READING PASSAGE:
====

  • Janice Worden Lamb Clemens
    7 years ago

    thank you..I too am fortunate to have the support of my wonderful husband. I thought about chiropractor which had been suggested at one time by my pcp but none of this is covered by my insurance so I am trting the massage first then we will see if it helps. I was on steroids for years with no relief, and refuse to go back on them…they cause so many other problems . Thank you for you suggestions.

  • Shani Baldauf
    7 years ago

    I’ve been a fighter of migraines for well over 25 years. I have been following the many posts and I too have tried the vast seemingly endless quest for the ” right” combination of meds and/supplements, doctors, etc. It is unusual for me to post anything but felt compelled after hearing your frustration. At almost 41, I very recently got to the point of utter frustration and so tired of being in pain and taking the meds that weren’t/aren’t working. I have re-evaluated and in short (with the support of my dear husband) decided that something HAD to change. I can’t tell you what to do. I do want to share I have had pain management injections(botox, trigger points, floroscope guided blocks, epidulals,etc.) the steriods raised hell in my body and that was a price I was willing to pay then for relief. But it’s 6years later and I still have migraines and I swear I’m still getting that crap out of my system.
====
DATASET CONTENT:
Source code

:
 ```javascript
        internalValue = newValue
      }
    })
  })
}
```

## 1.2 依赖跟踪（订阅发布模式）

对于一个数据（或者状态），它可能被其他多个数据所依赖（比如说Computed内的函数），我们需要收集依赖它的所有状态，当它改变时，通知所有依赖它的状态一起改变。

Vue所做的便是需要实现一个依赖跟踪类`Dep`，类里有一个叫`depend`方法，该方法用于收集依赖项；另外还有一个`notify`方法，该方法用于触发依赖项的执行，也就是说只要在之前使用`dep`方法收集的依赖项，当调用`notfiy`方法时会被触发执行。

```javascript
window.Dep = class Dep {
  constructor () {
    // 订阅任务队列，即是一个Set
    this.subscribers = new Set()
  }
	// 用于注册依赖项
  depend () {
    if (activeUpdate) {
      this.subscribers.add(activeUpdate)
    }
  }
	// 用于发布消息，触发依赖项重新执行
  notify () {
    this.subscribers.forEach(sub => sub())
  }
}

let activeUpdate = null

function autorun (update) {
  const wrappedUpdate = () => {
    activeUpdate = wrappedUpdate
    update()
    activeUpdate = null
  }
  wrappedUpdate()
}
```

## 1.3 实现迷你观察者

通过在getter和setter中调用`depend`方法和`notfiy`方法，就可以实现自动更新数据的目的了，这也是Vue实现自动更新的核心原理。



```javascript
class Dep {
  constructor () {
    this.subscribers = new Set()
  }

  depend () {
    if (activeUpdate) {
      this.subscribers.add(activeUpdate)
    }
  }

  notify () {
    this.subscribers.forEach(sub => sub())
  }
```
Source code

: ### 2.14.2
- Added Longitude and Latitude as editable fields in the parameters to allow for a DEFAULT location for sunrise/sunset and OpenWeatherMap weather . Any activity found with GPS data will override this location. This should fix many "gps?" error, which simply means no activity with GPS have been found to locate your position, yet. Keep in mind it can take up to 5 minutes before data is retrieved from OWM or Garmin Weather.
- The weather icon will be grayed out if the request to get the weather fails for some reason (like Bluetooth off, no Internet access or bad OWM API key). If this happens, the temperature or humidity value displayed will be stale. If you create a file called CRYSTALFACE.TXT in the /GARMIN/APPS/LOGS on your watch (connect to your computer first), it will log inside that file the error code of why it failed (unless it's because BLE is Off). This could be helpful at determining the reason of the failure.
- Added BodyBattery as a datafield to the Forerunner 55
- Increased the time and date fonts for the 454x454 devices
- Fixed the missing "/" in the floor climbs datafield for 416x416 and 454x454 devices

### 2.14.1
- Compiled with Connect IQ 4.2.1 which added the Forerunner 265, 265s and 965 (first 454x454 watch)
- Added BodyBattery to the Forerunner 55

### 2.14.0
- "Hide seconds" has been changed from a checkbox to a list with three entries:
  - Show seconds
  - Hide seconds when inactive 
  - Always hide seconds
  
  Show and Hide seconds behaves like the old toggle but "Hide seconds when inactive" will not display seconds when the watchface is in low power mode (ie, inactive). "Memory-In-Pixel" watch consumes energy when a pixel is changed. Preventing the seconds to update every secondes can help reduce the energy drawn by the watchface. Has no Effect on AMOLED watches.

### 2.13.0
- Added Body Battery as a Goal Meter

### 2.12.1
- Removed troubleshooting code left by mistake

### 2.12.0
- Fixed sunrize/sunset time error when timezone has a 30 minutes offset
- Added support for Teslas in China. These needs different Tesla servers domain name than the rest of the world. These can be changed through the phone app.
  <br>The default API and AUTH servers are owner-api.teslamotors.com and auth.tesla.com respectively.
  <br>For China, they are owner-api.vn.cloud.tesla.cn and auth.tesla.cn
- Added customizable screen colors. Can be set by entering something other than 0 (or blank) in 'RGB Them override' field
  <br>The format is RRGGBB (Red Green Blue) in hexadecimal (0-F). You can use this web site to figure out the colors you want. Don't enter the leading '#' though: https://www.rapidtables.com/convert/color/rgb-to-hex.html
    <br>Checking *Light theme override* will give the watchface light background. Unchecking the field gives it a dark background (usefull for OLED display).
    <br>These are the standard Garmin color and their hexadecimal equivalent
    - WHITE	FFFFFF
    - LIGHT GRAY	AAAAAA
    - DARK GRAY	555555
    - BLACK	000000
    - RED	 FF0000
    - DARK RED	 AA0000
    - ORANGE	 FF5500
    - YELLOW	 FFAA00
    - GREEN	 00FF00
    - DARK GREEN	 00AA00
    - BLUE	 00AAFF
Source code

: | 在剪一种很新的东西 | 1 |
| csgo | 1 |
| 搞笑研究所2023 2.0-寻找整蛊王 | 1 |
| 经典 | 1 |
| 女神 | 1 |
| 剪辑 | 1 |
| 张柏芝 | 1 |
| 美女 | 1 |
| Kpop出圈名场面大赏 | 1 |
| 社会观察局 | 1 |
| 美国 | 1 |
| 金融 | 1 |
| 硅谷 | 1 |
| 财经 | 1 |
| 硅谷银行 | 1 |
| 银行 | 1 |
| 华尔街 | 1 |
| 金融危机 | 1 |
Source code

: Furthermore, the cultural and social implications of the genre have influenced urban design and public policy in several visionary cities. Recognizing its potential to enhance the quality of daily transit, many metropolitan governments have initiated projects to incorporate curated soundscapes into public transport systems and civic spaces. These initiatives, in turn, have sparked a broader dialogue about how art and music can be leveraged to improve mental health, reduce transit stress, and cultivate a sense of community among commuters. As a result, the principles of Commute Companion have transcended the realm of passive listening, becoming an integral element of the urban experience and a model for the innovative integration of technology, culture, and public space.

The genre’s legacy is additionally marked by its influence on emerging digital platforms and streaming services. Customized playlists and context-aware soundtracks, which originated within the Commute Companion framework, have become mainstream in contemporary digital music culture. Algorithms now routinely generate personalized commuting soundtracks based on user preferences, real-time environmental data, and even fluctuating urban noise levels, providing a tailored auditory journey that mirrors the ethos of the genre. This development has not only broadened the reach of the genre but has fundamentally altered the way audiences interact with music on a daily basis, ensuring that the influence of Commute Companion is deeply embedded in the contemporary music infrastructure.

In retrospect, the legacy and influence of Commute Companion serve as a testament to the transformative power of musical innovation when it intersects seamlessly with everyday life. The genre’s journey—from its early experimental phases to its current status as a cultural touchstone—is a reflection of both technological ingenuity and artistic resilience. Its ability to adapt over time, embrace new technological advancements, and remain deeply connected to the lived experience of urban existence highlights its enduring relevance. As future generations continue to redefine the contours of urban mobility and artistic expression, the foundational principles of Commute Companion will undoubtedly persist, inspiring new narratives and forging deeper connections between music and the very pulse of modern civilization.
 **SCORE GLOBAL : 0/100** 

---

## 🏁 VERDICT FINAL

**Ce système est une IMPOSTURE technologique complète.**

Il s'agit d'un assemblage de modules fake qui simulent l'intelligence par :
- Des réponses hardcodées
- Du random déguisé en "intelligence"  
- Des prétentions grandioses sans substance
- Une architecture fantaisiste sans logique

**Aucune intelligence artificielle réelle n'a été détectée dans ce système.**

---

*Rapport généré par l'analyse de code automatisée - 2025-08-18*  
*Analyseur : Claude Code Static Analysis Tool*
====
PROBLEM SET:
A) Retype the stretch of the migraine comment thread from "thank you..I too" through "for you suggestions.".
B) In the migraine comment thread, how long does Shani Baldauf say she has been fighting migraines?

TASK-BY-TASK RESULTS:
A)
thank you..I too am fortunate to have the support of my wonderful husband. I thought about chiropractor which had been suggested at one time by my pcp but none of this is covered by my insurance so I am trting the massage first then we will see if it helps. I was on steroids for years with no relief, and refuse to go back on them…they cause so many other problems . Thank you for you suggestions.

B) Well over 25 years.